* OBJECTIVE 1
In the boat review below, condense the paragraph beginning "The helm seat is reversible" into a short bulleted list that keeps its main facts.

* PROVIDED PASSAGE

>>>>>

Our test boat was fitted with the optional T-top ($7,497) and it’s hard to picture this, or any center console, without one. Shade is such a valuable commodity on any boat and this top provides plenty of it. It’s also among the strongest we’ve seen and the elongated S-curved supports blend in seamlessly to the console -- and not to the deck. It includes a canvas storage bag and four rod holders across the back.

Boston Whaler 210 Dauntless t top

The optional T-top is one of the strongest we’ve seen in any class. Just look at this support system to see what we mean.

The helm seat is reversible and adjustable so that the 210 Dauntless can actually be operated from the seated position. The seatback has two positions for forward-facing use. This will accommodate both tall and, as in the case of our test captain, short operators. The ergonomics are further addressed with the addition of the tilt wheel and a molded-in footrest beneath the helm station.

Boston Whaler 210 Dauntless deck plan

The deck plan of the Boston Whaler 210 Dauntless.

Features Inspection

Fishing Features

With any center console, fishing is the first order of business. This class of boat lends itself so well to being a work boat since there’s such easy access to all areas. Drift fishing presents the full beam to the wind, anchoring leaves a wide stern area with plenty of rod holders to present a spread to the fish. Now it’s a matter of adding the tools of the trade to get the job done. Let’s go over some of those tools--

Casting Call

Fishing requires multiple disciplines. Trolling, net casting, bottom fishing, and of course rod casting. With the 210 Dauntless, all are covered quite well. There are two elevated casting decks, one in the bow, and one in the stern. The aft deck has four rod holders, flush-mounted, across the stern.

Boston Whaler 210 Dauntless aft casting deck

Casting off the stern is accommodated with this aft casting deck. Notice how all the hardware is flush-mounted. Note that the platform around the outboard well is recessed about 2" from the upper platform.

High, wrap-around rails protect the bow casting deck and this makes a good place to either launch a lure or send over a cast net. With the 210 Dauntless carrying its beam so far forward Boston Whaler was able to keep the area spacious enough to ensure that there will be no fumbling for room as fishermen walk about the deck.

Boston Whaler 210 Dauntless bow casting deck

The bow casting platform offers plenty of room and there’s ample storage in the fishbox just below.

Boston Whaler 210 Dauntless fish box

The catch of the day can be stored in the forward insulated self-draining fishbox at the bow. Just ahead is an anchor locker with a ring to tie off the bitter end, a channel for the anchor rode to exit, and it is self-draining.

<<<<<

* INPUT RECORDS
>>>>>

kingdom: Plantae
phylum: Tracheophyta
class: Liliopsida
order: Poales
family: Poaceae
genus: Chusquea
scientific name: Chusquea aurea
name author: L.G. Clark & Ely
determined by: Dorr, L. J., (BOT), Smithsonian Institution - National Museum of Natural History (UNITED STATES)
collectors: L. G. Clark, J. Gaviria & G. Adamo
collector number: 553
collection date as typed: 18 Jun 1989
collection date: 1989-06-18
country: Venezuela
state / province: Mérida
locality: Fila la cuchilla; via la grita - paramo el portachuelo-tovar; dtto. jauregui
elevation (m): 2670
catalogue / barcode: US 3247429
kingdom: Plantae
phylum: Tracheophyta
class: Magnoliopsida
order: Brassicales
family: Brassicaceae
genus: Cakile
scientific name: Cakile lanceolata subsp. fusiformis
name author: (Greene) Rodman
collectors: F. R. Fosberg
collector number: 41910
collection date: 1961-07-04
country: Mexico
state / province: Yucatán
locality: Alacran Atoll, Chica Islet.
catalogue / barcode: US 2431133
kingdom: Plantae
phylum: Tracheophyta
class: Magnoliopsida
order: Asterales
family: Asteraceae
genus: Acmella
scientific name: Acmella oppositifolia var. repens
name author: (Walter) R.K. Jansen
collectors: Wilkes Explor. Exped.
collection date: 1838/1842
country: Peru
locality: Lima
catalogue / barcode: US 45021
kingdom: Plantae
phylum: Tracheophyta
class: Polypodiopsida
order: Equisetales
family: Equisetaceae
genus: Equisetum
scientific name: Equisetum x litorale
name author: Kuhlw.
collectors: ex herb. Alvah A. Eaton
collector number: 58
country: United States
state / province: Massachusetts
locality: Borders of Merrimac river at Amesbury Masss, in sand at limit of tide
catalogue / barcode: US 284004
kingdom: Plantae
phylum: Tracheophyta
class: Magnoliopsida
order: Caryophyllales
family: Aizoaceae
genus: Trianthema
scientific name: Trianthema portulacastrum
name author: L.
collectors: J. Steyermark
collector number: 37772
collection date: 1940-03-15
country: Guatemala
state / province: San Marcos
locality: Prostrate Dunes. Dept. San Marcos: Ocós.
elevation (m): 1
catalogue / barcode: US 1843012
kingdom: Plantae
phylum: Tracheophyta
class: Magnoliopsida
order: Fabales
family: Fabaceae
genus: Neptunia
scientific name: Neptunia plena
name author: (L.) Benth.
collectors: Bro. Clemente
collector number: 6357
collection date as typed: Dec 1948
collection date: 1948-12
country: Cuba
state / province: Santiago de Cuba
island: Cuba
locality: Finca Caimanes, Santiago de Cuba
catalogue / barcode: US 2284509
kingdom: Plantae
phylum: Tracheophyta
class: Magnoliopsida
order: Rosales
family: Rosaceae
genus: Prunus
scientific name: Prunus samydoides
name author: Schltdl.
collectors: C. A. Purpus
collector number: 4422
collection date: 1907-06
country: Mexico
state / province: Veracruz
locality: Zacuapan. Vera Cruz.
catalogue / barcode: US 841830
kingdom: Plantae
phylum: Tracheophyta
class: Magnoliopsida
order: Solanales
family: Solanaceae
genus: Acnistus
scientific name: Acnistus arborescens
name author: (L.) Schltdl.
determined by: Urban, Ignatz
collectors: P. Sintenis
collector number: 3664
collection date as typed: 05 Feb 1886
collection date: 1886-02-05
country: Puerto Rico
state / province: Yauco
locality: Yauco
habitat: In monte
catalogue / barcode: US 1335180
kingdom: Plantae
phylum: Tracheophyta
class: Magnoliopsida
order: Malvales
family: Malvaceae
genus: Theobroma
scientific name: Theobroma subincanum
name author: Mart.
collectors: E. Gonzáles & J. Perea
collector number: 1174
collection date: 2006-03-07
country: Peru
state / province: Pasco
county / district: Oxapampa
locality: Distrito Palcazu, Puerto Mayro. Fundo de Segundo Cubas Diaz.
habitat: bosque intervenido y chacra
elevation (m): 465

<<<<<

* OBJECTIVE 2
Render the records between the line holding "genus: Neptunia" and the line holding "state / province: Veracruz", inclusive, as a Markdown table with two columns, Nr for the row number and Line for the line itself, leaving out blank lines.

* TASK RESULT 1
- The helm seat is reversible and adjustable, so the 210 Dauntless can be operated while seated.
- The seatback has two forward-facing positions, suiting both tall and short operators.
- A tilt wheel and a molded-in footrest beneath the helm station further improve ergonomics.

* TASK RESULT 2
| Nr | Line |
|---|---|
| 1 | genus: Neptunia |
| 2 | scientific name: Neptunia plena |
| 3 | name author: (L.) Benth. |
| 4 | collectors: Bro. Clemente |
| 5 | collector number: 6357 |
| 6 | collection date as typed: Dec 1948 |
| 7 | collection date: 1948-12 |
| 8 | country: Cuba |
| 9 | state / province: Santiago de Cuba |
| 10 | island: Cuba |
| 11 | locality: Finca Caimanes, Santiago de Cuba |
| 12 | catalogue / barcode: US 2284509 |
| 13 | kingdom: Plantae |
| 14 | phylum: Tracheophyta |
| 15 | class: Magnoliopsida |
| 16 | order: Rosales |
| 17 | family: Rosaceae |
| 18 | genus: Prunus |
| 19 | scientific name: Prunus samydoides |
| 20 | name author: Schltdl. |
| 21 | collectors: C. A. Purpus |
| 22 | collector number: 4422 |
| 23 | collection date: 1907-06 |
| 24 | country: Mexico |
| 25 | state / province: Veracruz |